*INFORMATION SHOWN*:
/---
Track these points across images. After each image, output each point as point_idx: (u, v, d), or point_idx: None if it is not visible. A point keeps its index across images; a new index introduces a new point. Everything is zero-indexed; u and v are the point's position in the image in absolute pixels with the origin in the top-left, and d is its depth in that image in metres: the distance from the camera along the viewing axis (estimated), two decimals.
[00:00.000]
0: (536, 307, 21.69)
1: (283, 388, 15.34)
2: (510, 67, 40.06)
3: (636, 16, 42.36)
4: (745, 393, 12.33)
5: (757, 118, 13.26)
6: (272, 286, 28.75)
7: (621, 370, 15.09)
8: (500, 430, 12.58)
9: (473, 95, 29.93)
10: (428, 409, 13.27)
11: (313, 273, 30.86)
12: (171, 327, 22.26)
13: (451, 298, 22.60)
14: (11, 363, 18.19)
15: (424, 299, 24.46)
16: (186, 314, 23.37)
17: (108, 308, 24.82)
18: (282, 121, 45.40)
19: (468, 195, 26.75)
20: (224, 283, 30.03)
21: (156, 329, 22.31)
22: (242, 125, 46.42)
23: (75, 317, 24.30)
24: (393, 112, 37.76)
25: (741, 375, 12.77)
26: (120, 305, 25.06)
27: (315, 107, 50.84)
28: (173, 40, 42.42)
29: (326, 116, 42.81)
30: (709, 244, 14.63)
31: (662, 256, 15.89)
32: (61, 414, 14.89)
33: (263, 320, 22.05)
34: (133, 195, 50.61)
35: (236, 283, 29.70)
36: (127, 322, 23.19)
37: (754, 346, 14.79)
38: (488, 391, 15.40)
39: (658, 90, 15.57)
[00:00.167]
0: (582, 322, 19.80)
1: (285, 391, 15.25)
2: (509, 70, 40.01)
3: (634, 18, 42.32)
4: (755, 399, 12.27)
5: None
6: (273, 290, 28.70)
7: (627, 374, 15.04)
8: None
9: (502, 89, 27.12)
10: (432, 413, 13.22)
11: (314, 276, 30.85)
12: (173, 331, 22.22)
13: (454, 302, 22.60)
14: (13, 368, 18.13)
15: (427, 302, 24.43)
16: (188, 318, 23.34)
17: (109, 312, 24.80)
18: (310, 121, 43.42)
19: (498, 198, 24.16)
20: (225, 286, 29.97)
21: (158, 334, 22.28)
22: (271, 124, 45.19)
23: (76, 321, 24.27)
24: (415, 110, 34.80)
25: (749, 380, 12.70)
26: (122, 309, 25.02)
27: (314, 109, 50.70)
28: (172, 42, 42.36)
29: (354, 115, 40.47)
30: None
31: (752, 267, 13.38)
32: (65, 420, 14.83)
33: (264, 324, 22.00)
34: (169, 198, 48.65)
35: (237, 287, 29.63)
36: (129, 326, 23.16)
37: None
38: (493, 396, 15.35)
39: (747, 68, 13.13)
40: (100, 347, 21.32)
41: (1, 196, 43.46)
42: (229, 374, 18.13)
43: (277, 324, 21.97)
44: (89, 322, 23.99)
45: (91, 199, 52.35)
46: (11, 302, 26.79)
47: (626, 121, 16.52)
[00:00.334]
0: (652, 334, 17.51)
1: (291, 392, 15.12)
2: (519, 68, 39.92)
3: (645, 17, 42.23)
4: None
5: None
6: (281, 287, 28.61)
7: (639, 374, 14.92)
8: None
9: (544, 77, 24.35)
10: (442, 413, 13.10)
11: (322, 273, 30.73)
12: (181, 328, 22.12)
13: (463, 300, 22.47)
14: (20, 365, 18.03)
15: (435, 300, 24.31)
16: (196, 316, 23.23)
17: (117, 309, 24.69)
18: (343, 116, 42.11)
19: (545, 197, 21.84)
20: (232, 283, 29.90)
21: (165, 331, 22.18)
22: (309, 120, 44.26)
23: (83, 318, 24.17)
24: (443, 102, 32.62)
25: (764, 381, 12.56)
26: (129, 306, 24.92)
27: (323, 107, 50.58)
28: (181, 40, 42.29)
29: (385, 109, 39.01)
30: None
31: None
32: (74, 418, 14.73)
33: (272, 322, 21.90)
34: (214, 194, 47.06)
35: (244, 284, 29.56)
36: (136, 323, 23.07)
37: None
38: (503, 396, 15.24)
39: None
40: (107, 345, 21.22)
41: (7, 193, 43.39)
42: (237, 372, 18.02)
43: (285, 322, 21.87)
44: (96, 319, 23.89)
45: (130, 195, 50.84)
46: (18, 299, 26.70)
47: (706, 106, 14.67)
\---
*WHAT THE EXERCISE ASKS*: Print every record above once more, exactly as written.

*ANSWER TO THIS TASK*:
Track these points across images. After each image, output each point as point_idx: (u, v, d), or point_idx: None if it is not visible. A point keeps its index across images; a new index introduces a new point. Everything is zero-indexed; u and v are the point's position in the image in absolute pixels with the origin in the top-left, and d is its depth in that image in metres: the distance from the camera along the viewing axis (estimated), two decimals.
[00:00.000]
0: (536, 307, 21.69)
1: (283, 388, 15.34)
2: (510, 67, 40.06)
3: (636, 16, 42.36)
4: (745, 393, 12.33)
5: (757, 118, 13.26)
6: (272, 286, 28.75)
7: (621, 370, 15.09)
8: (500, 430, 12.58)
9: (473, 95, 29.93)
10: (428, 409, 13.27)
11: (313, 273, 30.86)
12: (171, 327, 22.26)
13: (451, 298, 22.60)
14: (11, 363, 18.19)
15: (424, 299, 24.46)
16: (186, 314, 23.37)
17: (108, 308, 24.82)
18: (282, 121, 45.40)
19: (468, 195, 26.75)
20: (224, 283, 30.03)
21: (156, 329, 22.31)
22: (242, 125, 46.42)
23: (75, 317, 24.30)
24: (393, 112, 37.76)
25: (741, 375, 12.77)
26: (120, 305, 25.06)
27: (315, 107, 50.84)
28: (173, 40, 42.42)
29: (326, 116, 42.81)
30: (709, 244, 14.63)
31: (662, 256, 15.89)
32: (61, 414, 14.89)
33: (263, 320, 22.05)
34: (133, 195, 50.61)
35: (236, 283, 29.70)
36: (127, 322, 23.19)
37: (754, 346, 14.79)
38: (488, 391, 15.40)
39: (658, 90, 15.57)
[00:00.167]
0: (582, 322, 19.80)
1: (285, 391, 15.25)
2: (509, 70, 40.01)
3: (634, 18, 42.32)
4: (755, 399, 12.27)
5: None
6: (273, 290, 28.70)
7: (627, 374, 15.04)
8: None
9: (502, 89, 27.12)
10: (432, 413, 13.22)
11: (314, 276, 30.85)
12: (173, 331, 22.22)
13: (454, 302, 22.60)
14: (13, 368, 18.13)
15: (427, 302, 24.43)
16: (188, 318, 23.34)
17: (109, 312, 24.80)
18: (310, 121, 43.42)
19: (498, 198, 24.16)
20: (225, 286, 29.97)
21: (158, 334, 22.28)
22: (271, 124, 45.19)
23: (76, 321, 24.27)
24: (415, 110, 34.80)
25: (749, 380, 12.70)
26: (122, 309, 25.02)
27: (314, 109, 50.70)
28: (172, 42, 42.36)
29: (354, 115, 40.47)
30: None
31: (752, 267, 13.38)
32: (65, 420, 14.83)
33: (264, 324, 22.00)
34: (169, 198, 48.65)
35: (237, 287, 29.63)
36: (129, 326, 23.16)
37: None
38: (493, 396, 15.35)
39: (747, 68, 13.13)
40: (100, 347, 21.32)
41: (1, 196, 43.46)
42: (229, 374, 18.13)
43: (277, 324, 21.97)
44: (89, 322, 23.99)
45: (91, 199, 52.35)
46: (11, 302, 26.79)
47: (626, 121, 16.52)
[00:00.334]
0: (652, 334, 17.51)
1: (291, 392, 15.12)
2: (519, 68, 39.92)
3: (645, 17, 42.23)
4: None
5: None
6: (281, 287, 28.61)
7: (639, 374, 14.92)
8: None
9: (544, 77, 24.35)
10: (442, 413, 13.10)
11: (322, 273, 30.73)
12: (181, 328, 22.12)
13: (463, 300, 22.47)
14: (20, 365, 18.03)
15: (435, 300, 24.31)
16: (196, 316, 23.23)
17: (117, 309, 24.69)
18: (343, 116, 42.11)
19: (545, 197, 21.84)
20: (232, 283, 29.90)
21: (165, 331, 22.18)
22: (309, 120, 44.26)
23: (83, 318, 24.17)
24: (443, 102, 32.62)
25: (764, 381, 12.56)
26: (129, 306, 24.92)
27: (323, 107, 50.58)
28: (181, 40, 42.29)
29: (385, 109, 39.01)
30: None
31: None
32: (74, 418, 14.73)
33: (272, 322, 21.90)
34: (214, 194, 47.06)
35: (244, 284, 29.56)
36: (136, 323, 23.07)
37: None
38: (503, 396, 15.24)
39: None
40: (107, 345, 21.22)
41: (7, 193, 43.39)
42: (237, 372, 18.02)
43: (285, 322, 21.87)
44: (96, 319, 23.89)
45: (130, 195, 50.84)
46: (18, 299, 26.70)
47: (706, 106, 14.67)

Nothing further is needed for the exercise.